Por Marcelo Zero, no site Brasil-247:
Com as eleições estadunidenses bastante próximas, muitos se perguntam como seria a política externa de Trump e como ela poderia afetar o mundo e o Brasil.
Alguns analistas, sem uma fundamentação sólida, argumentam que uma futura administração Trump poderia ser mais pragmática e menos agressiva que a atual administração Biden, especialmente em alguns campos, como o do conflito ucraniano.
Pois bem, recente artigo publicado na Foreign Affairs parece sepultar essa expectativa infundada.
Intitulado The Return of Peace Through Strength-Making the Case for Trump’s Foreign Policy (O Retorno da Paz Através da Força-Defendendo a Política Externa de Trump), e assinado por Robert C. O'Brien, que foi Conselheiro de Segurança Nacional de Trump entre 2019 e 2021, o artigo surpreende pela agressividade bastante crua.
Muito embora o autor comece o artigo afirmando que Trump é um “realista” e um peacemaker (o que não é verdade), a retórica do artigo é belicista e um tanto delirante.
O principal alvo da ira é, evidentemente, em se tratando do “trumpismo”, a China.

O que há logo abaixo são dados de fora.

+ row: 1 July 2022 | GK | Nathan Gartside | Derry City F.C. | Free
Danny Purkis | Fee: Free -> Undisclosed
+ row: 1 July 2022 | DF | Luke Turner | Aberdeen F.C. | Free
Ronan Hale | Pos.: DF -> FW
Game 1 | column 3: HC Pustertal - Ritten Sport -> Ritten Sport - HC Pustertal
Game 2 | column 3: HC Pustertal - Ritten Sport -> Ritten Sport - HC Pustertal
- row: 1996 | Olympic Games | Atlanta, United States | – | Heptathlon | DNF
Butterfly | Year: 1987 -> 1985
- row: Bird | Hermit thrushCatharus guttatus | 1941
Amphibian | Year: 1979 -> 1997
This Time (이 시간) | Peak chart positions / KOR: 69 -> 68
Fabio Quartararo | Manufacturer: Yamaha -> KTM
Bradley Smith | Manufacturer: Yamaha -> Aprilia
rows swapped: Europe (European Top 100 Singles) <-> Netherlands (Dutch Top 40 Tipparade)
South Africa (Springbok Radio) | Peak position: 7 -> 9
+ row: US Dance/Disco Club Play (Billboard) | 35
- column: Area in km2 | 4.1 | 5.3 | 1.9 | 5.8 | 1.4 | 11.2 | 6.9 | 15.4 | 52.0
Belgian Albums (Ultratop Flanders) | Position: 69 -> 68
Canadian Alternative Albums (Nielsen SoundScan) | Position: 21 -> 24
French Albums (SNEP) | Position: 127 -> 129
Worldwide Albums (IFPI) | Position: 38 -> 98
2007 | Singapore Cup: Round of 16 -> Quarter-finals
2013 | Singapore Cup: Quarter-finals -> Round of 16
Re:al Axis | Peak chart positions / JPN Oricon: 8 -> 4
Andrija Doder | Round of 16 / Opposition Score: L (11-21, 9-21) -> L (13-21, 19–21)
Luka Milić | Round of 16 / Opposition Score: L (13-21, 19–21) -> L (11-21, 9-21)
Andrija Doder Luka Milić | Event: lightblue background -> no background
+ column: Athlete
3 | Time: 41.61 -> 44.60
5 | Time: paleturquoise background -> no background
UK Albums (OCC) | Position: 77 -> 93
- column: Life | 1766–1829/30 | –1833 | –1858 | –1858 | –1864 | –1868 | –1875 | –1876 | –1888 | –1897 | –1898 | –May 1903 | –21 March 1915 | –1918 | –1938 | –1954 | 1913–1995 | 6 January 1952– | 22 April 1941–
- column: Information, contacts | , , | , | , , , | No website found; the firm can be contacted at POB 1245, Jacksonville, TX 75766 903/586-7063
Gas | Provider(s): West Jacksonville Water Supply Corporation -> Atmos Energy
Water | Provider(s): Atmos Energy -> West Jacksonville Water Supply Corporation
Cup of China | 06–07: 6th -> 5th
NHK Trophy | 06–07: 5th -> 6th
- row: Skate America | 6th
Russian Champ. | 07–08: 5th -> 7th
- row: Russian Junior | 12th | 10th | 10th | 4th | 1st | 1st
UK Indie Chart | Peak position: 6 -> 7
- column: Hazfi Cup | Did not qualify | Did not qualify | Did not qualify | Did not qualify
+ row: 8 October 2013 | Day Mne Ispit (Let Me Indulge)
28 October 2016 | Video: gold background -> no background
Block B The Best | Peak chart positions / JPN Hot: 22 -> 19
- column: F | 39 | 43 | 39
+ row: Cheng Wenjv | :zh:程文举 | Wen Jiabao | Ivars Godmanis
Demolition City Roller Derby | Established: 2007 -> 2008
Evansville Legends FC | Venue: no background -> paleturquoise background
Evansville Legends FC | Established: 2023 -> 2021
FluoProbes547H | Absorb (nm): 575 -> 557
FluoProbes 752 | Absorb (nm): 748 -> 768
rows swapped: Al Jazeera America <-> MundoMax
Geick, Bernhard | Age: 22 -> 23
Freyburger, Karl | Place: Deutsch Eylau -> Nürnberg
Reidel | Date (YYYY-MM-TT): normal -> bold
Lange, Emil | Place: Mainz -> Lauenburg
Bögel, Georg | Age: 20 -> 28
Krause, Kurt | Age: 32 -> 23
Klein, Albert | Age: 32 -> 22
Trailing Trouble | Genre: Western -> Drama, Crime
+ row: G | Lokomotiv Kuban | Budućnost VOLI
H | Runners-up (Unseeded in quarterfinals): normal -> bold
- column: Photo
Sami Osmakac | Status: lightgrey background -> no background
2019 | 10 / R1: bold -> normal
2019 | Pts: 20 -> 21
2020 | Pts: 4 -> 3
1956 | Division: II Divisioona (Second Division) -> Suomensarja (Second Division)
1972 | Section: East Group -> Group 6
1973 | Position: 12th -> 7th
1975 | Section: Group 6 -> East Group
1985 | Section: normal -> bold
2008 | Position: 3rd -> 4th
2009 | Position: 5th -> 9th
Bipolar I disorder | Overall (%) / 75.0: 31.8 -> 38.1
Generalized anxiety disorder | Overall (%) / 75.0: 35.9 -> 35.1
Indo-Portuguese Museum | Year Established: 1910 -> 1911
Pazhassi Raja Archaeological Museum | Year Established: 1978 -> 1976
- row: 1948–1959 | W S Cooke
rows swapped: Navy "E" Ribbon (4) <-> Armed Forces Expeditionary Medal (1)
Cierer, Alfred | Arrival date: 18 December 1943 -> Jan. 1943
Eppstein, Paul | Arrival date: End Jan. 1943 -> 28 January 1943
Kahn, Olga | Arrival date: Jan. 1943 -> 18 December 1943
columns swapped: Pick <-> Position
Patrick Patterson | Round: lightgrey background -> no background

Nesse sentido, o autor escreve, sem pejo, que:
Beijing é agora o principal inimigo de Washington no ciberespaço, atacando regularmente redes empresariais e governamentais dos EUA. As práticas comerciais injustas da China prejudicaram a economia americana e tornaram os Estados Unidos dependentes da China para produtos manufaturados e até mesmo alguns produtos farmacêuticos essenciais.
E embora o modelo da China não tenha nada parecido com o apelo ideológico aos revolucionários do Terceiro Mundo e aos radicais ocidentais que o comunismo soviético manteve em meados do século XX, a liderança política da China, sob Xi Jinping, no entanto, teve a audácia suficiente para reverter as reformas econômicas, esmagar a liberdade em Hong Kong, e comprar brigas com Washington e muitos dos seus parceiros.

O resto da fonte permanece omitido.